▶ [Provided entries]:
• • •

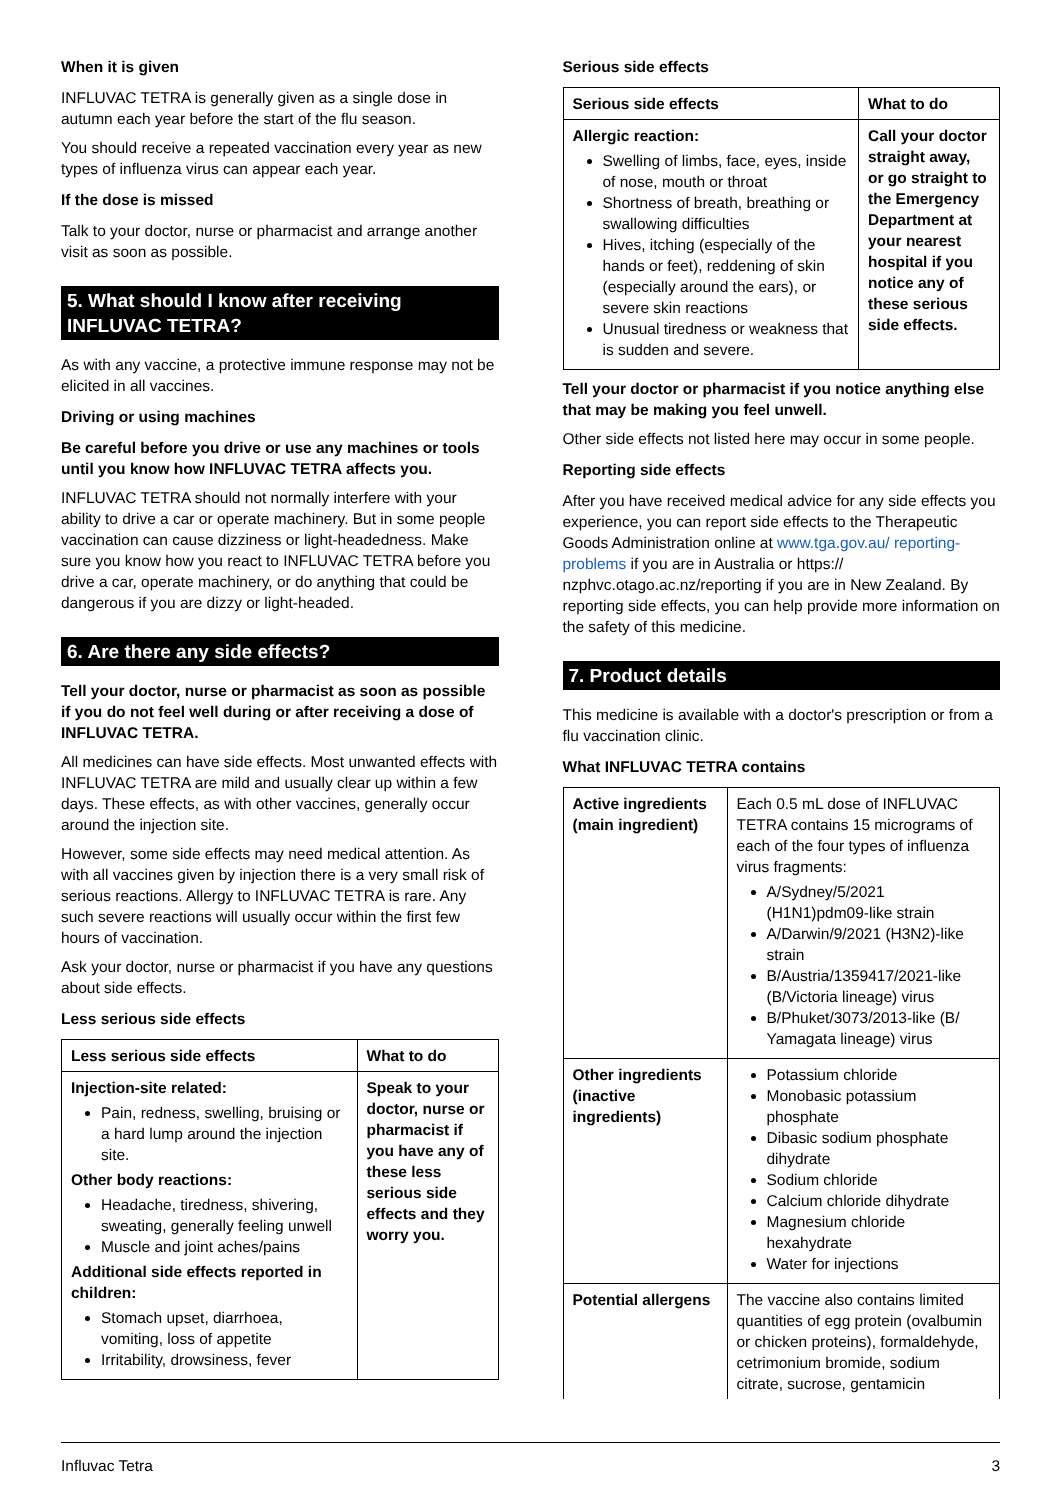When it is given
INFLUVAC TETRA is generally given as a single dose in autumn each year before the start of the flu season.
You should receive a repeated vaccination every year as new types of influenza virus can appear each year.
If the dose is missed
Talk to your doctor, nurse or pharmacist and arrange another visit as soon as possible.
5. What should I know after receiving INFLUVAC TETRA?
As with any vaccine, a protective immune response may not be elicited in all vaccines.
Driving or using machines
Be careful before you drive or use any machines or tools until you know how INFLUVAC TETRA affects you.
INFLUVAC TETRA should not normally interfere with your ability to drive a car or operate machinery. But in some people vaccination can cause dizziness or light-headedness. Make sure you know how you react to INFLUVAC TETRA before you drive a car, operate machinery, or do anything that could be dangerous if you are dizzy or light-headed.
6. Are there any side effects?
Tell your doctor, nurse or pharmacist as soon as possible if you do not feel well during or after receiving a dose of INFLUVAC TETRA.
All medicines can have side effects. Most unwanted effects with INFLUVAC TETRA are mild and usually clear up within a few days. These effects, as with other vaccines, generally occur around the injection site.
However, some side effects may need medical attention. As with all vaccines given by injection there is a very small risk of serious reactions. Allergy to INFLUVAC TETRA is rare. Any such severe reactions will usually occur within the first few hours of vaccination.
Ask your doctor, nurse or pharmacist if you have any questions about side effects.
Less serious side effects
| Less serious side effects | What to do |
| --- | --- |
| Injection-site related: Pain, redness, swelling, bruising or a hard lump around the injection site. Other body reactions: Headache, tiredness, shivering, sweating, generally feeling unwell Muscle and joint aches/pains Additional side effects reported in children: Stomach upset, diarrhoea, vomiting, loss of appetite Irritability, drowsiness, fever | Speak to your doctor, nurse or pharmacist if you have any of these less serious side effects and they worry you. |
Serious side effects
| Serious side effects | What to do |
| --- | --- |
| Allergic reaction: Swelling of limbs, face, eyes, inside of nose, mouth or throat Shortness of breath, breathing or swallowing difficulties Hives, itching (especially of the hands or feet), reddening of skin (especially around the ears), or severe skin reactions Unusual tiredness or weakness that is sudden and severe. | Call your doctor straight away, or go straight to the Emergency Department at your nearest hospital if you notice any of these serious side effects. |
Tell your doctor or pharmacist if you notice anything else that may be making you feel unwell.
Other side effects not listed here may occur in some people.
Reporting side effects
After you have received medical advice for any side effects you experience, you can report side effects to the Therapeutic Goods Administration online at www.tga.gov.au/ reporting-problems if you are in Australia or https:// nzphvc.otago.ac.nz/reporting if you are in New Zealand. By reporting side effects, you can help provide more information on the safety of this medicine.
7. Product details
This medicine is available with a doctor's prescription or from a flu vaccination clinic.
What INFLUVAC TETRA contains
| Active ingredients (main ingredient) | Each 0.5 mL dose of INFLUVAC TETRA contains 15 micrograms of each of the four types of influenza virus fragments: A/Sydney/5/2021 (H1N1)pdm09-like strain A/Darwin/9/2021 (H3N2)-like strain B/Austria/1359417/2021-like (B/Victoria lineage) virus B/Phuket/3073/2013-like (B/ Yamagata lineage) virus |
| Other ingredients (inactive ingredients) | Potassium chloride Monobasic potassium phosphate Dibasic sodium phosphate dihydrate Sodium chloride Calcium chloride dihydrate Magnesium chloride hexahydrate Water for injections |
| Potential allergens | The vaccine also contains limited quantities of egg protein (ovalbumin or chicken proteins), formaldehyde, cetrimonium bromide, sodium citrate, sucrose, gentamicin |
Influvac Tetra 3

• • •

▶ [What you have to do]: Take every record and copy it word for word, dropping the pictures.

▶ [Output]:
When it is given
INFLUVAC TETRA is generally given as a single dose in autumn each year before the start of the flu season.
You should receive a repeated vaccination every year as new types of influenza virus can appear each year.
If the dose is missed
Talk to your doctor, nurse or pharmacist and arrange another visit as soon as possible.
5. What should I know after receiving INFLUVAC TETRA?
As with any vaccine, a protective immune response may not be elicited in all vaccines.
Driving or using machines
Be careful before you drive or use any machines or tools until you know how INFLUVAC TETRA affects you.
INFLUVAC TETRA should not normally interfere with your ability to drive a car or operate machinery. But in some people vaccination can cause dizziness or light-headedness. Make sure you know how you react to INFLUVAC TETRA before you drive a car, operate machinery, or do anything that could be dangerous if you are dizzy or light-headed.
6. Are there any side effects?
Tell your doctor, nurse or pharmacist as soon as possible if you do not feel well during or after receiving a dose of INFLUVAC TETRA.
All medicines can have side effects. Most unwanted effects with INFLUVAC TETRA are mild and usually clear up within a few days. These effects, as with other vaccines, generally occur around the injection site.
However, some side effects may need medical attention. As with all vaccines given by injection there is a very small risk of serious reactions. Allergy to INFLUVAC TETRA is rare. Any such severe reactions will usually occur within the first few hours of vaccination.
Ask your doctor, nurse or pharmacist if you have any questions about side effects.
Less serious side effects
| Less serious side effects | What to do |
| --- | --- |
| Injection-site related: Pain, redness, swelling, bruising or a hard lump around the injection site. Other body reactions: Headache, tiredness, shivering, sweating, generally feeling unwell Muscle and joint aches/pains Additional side effects reported in children: Stomach upset, diarrhoea, vomiting, loss of appetite Irritability, drowsiness, fever | Speak to your doctor, nurse or pharmacist if you have any of these less serious side effects and they worry you. |
Serious side effects
| Serious side effects | What to do |
| --- | --- |
| Allergic reaction: Swelling of limbs, face, eyes, inside of nose, mouth or throat Shortness of breath, breathing or swallowing difficulties Hives, itching (especially of the hands or feet), reddening of skin (especially around the ears), or severe skin reactions Unusual tiredness or weakness that is sudden and severe. | Call your doctor straight away, or go straight to the Emergency Department at your nearest hospital if you notice any of these serious side effects. |
Tell your doctor or pharmacist if you notice anything else that may be making you feel unwell.
Other side effects not listed here may occur in some people.
Reporting side effects
After you have received medical advice for any side effects you experience, you can report side effects to the Therapeutic Goods Administration online at www.tga.gov.au/ reporting-problems if you are in Australia or https:// nzphvc.otago.ac.nz/reporting if you are in New Zealand. By reporting side effects, you can help provide more information on the safety of this medicine.
7. Product details
This medicine is available with a doctor's prescription or from a flu vaccination clinic.
What INFLUVAC TETRA contains
| Active ingredients (main ingredient) | Each 0.5 mL dose of INFLUVAC TETRA contains 15 micrograms of each of the four types of influenza virus fragments: A/Sydney/5/2021 (H1N1)pdm09-like strain A/Darwin/9/2021 (H3N2)-like strain B/Austria/1359417/2021-like (B/Victoria lineage) virus B/Phuket/3073/2013-like (B/ Yamagata lineage) virus |
| Other ingredients (inactive ingredients) | Potassium chloride Monobasic potassium phosphate Dibasic sodium phosphate dihydrate Sodium chloride Calcium chloride dihydrate Magnesium chloride hexahydrate Water for injections |
| Potential allergens | The vaccine also contains limited quantities of egg protein (ovalbumin or chicken proteins), formaldehyde, cetrimonium bromide, sodium citrate, sucrose, gentamicin |
Influvac Tetra 3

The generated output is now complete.